Monday, November 7, 2011

"Something There Is that Doesn't Love a Wall"


I thought that reposting this photo essay of pictures of walls in Jerusalem (especially the separation wall separating Israeli and Palestinian territories) and the poem "Mending Wall" by Robert Frost that I originally posted on my Arabic blog would be appropriate after my post on Hebron. When I read the poem several years ago, I immediately thought about the separation wall. When we build walls, what are we keeping in and what are we keeping out?

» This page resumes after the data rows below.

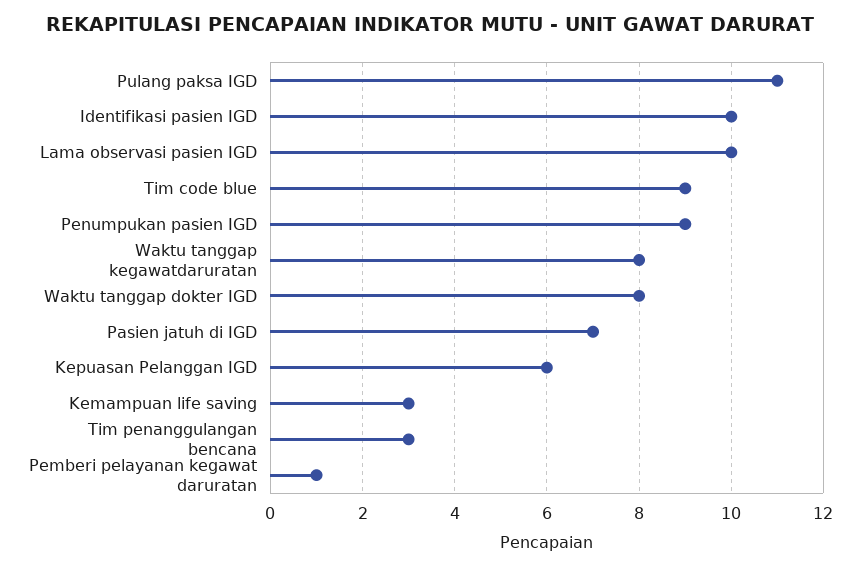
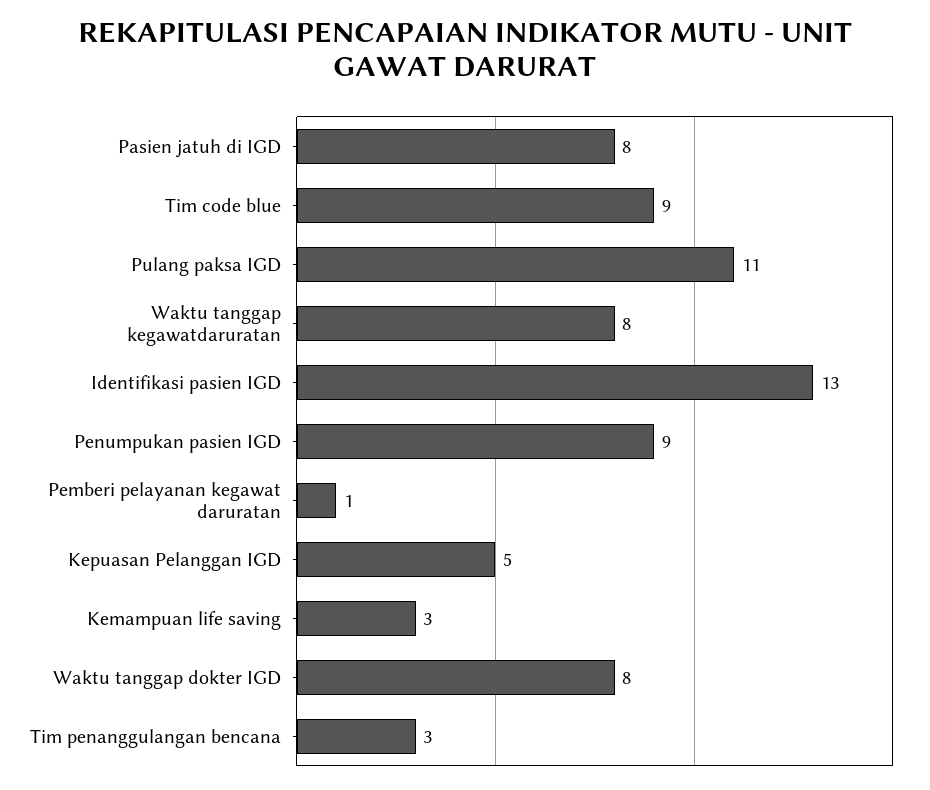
Identifikasi pasien IGD: 10 -> 13
Lama observasi pasien IGD: 10 -> none
Pasien jatuh di IGD: 7 -> 8
Kepuasan Pelanggan IGD: 6 -> 5

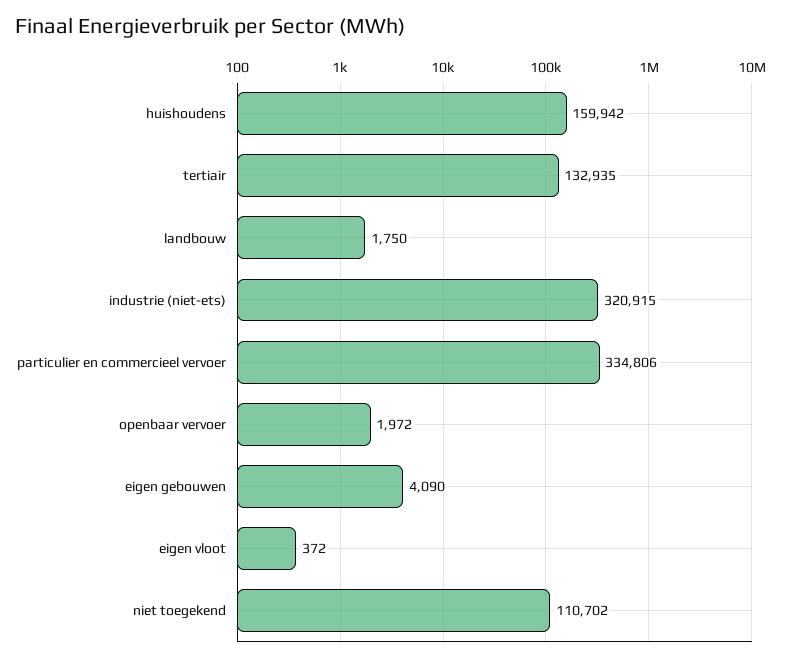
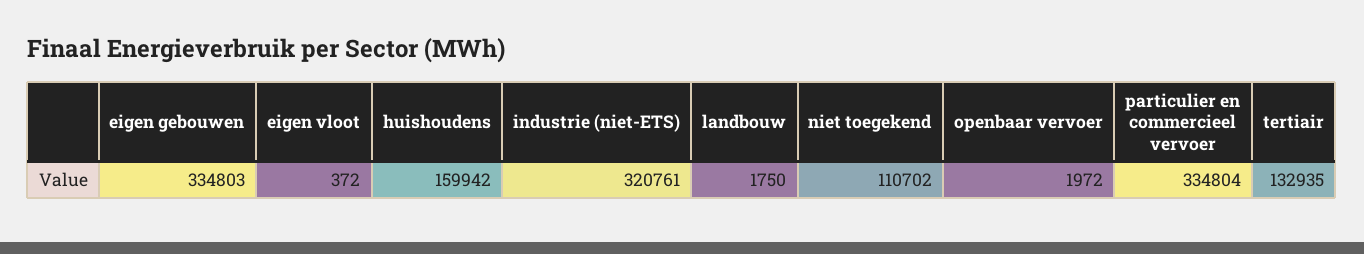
industrie (niet-ets): 320915 -> 320761
particulier en commercieel vervoer: 334806 -> 334804
eigen gebouwen: 4090 -> 334803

Something there is that doesn't love a wall,
That sends the frozen-ground-swell under it,
And spills the upper boulders in the sun;
And makes gaps even two can pass abreast.
The work of hunters is another thing:
I have come after them and made repair
Where they have left not one stone on stone,
But they would have the rabbit out of hiding,
To please the yelping dogs.
The gaps I mean,
No one has seen them made or heard them made,
But at spring mending-time we find them there.
I let my neighbor know beyond the hill;
And on a day we meet to walk the line
And set the wall between us once again.
We keep the wall between us as we go.
To each the boulders that have fallen to each.
To each the boulders that have fallen to each.
And some are loaves and some so nearly balls
We have to use a spell to make them balance:
"Stay where you are until our backs are turned!"
We wear our fingers rough with handling them.
Oh, just another kind of outdoor game,
One on a side. It comes to little more:
He is all pine and I am apple-orchard.
My apple trees will never get across
And eat the cones under his pines, I tell him.
He only says, "Good fences make good neighbors."
Spring is the mischief in me, and I wonder
If I could put a notion in his head:
"Why do they make good neighbors? Isn't it
Where there are cows? But here there are no cows.
Before I built a wall I'd ask to know
What I was walling in or walling out,
And to whom I was like to give offence.
Something there is that doesn't love a wall,
That wants it down!"
I could say "Elves" to him,
But it's not elves exactly, and I'd rather
He said it for himself. I see him there,
Bringing a stone grasped firmly by the top
In each hand, like an old-stone savage armed.
He moves in darkness as it seems to me,
Not of woods only and the shade of trees.
He will not go behind his father's saying,
And he likes having thought of it so well
He says again, "Good fences make good neighbors."